International career
- Years: Team / Apps / (Points)
- 2022–: England U20 / 16 / (0)
- Correct as of 16 January 2026

= Junior Kpoku =

English rugby union player (born 2004)

Junior Kpoku (born 10 September 2005) is an English rugby union player who plays for Top 14 club Toulon. He has played for the England national under-20 rugby union team.

==Early life==
He attended Finborough School near Stowmarket, with whom he reached the National U18s Cup semi-final in 2023. And he also attended Ashmole Academy in Southgate in north London.

==Career==
Kpoku was a member of the Saracens academy. He signed with Exeter Chiefs in August 2023. However, He signed with Racing 92 in October 2023 only a couple of months after having joined Exeter Chiefs due to family reasons. He made his Top 14 debut in the Paris derby against Stade Francais in February 2024.

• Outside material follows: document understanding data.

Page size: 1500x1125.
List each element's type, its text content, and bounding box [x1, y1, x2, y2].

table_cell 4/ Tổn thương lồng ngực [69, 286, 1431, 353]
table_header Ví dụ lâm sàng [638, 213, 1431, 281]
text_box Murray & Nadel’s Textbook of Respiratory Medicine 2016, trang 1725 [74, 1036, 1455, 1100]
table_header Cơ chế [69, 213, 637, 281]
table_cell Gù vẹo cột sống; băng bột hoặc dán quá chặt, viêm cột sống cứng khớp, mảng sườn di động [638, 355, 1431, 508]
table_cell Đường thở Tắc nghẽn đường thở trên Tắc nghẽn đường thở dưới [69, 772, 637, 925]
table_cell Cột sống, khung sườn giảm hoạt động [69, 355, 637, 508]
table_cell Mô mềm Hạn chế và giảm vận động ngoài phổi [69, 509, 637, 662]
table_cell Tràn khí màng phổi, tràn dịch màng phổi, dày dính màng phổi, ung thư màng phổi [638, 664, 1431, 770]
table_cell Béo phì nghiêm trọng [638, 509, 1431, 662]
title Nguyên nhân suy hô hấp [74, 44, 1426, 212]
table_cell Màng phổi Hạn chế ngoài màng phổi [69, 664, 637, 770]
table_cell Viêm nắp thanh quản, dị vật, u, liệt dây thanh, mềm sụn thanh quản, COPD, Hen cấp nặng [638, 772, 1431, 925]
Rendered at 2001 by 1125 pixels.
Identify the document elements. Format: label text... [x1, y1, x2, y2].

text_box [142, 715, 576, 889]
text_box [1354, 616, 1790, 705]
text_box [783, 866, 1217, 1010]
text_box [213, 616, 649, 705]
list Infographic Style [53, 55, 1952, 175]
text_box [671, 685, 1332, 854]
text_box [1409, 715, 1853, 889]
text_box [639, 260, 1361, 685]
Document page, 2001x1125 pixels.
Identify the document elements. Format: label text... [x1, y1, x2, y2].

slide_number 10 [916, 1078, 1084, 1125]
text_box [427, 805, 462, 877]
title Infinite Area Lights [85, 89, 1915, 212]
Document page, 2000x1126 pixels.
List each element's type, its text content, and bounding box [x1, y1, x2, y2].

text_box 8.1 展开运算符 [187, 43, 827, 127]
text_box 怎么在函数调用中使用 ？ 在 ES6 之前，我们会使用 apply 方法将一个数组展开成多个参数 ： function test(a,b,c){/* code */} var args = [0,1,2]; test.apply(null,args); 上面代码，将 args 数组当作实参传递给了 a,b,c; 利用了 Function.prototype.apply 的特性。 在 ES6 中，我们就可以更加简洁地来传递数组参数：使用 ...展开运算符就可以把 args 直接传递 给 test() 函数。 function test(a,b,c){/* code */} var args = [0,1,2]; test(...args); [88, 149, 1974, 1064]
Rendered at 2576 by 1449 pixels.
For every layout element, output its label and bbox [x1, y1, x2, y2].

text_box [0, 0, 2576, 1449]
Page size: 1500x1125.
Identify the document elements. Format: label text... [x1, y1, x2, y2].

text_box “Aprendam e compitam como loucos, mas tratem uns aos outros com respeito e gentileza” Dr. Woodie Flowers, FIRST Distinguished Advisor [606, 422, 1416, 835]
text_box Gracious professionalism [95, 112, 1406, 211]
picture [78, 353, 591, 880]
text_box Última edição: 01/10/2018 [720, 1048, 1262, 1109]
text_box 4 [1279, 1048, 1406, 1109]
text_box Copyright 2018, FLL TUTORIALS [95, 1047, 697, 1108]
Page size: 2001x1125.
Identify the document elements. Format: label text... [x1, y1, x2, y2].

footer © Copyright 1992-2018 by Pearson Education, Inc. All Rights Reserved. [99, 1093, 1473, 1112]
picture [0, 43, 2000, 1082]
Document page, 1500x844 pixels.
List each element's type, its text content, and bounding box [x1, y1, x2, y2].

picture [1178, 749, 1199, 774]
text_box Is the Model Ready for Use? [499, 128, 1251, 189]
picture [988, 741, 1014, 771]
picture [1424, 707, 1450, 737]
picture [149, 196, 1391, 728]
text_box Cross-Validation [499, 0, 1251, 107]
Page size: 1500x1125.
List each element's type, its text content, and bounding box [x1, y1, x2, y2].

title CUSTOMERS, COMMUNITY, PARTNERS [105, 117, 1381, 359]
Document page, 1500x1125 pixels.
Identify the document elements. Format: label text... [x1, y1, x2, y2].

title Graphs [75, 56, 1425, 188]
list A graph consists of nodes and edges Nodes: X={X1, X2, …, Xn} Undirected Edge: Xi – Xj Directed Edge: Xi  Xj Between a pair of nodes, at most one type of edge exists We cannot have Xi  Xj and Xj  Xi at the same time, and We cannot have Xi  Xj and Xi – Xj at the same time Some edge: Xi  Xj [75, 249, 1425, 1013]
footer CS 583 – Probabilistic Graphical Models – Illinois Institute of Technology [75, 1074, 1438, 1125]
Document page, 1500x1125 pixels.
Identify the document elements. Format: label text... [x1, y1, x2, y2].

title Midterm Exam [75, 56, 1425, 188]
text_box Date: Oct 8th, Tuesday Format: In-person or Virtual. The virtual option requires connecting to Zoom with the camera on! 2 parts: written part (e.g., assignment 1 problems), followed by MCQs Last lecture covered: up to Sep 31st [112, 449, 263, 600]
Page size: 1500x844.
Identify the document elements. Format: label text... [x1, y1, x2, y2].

In January 2026, signed for Toulon on loan until the end of the 2025–26 season. In June 2026, he signed a permanent deal with Toulon lasting until 2029.

==International career==
He was a member of the England national under-20 rugby union team which won the 2024 Six Nations Under 20s Championship. He was also part of the England U20 side that won the 2024 World Rugby U20 Championship in South Africa.

In June 2025, he was named in the England U20 squad for the 2025 World Rugby U20 Championship.

==Personal life==
His parents are from the Democratic Republic of Congo. He is the younger brother of rugby players Jonathan Kpoku and Joel Kpoku.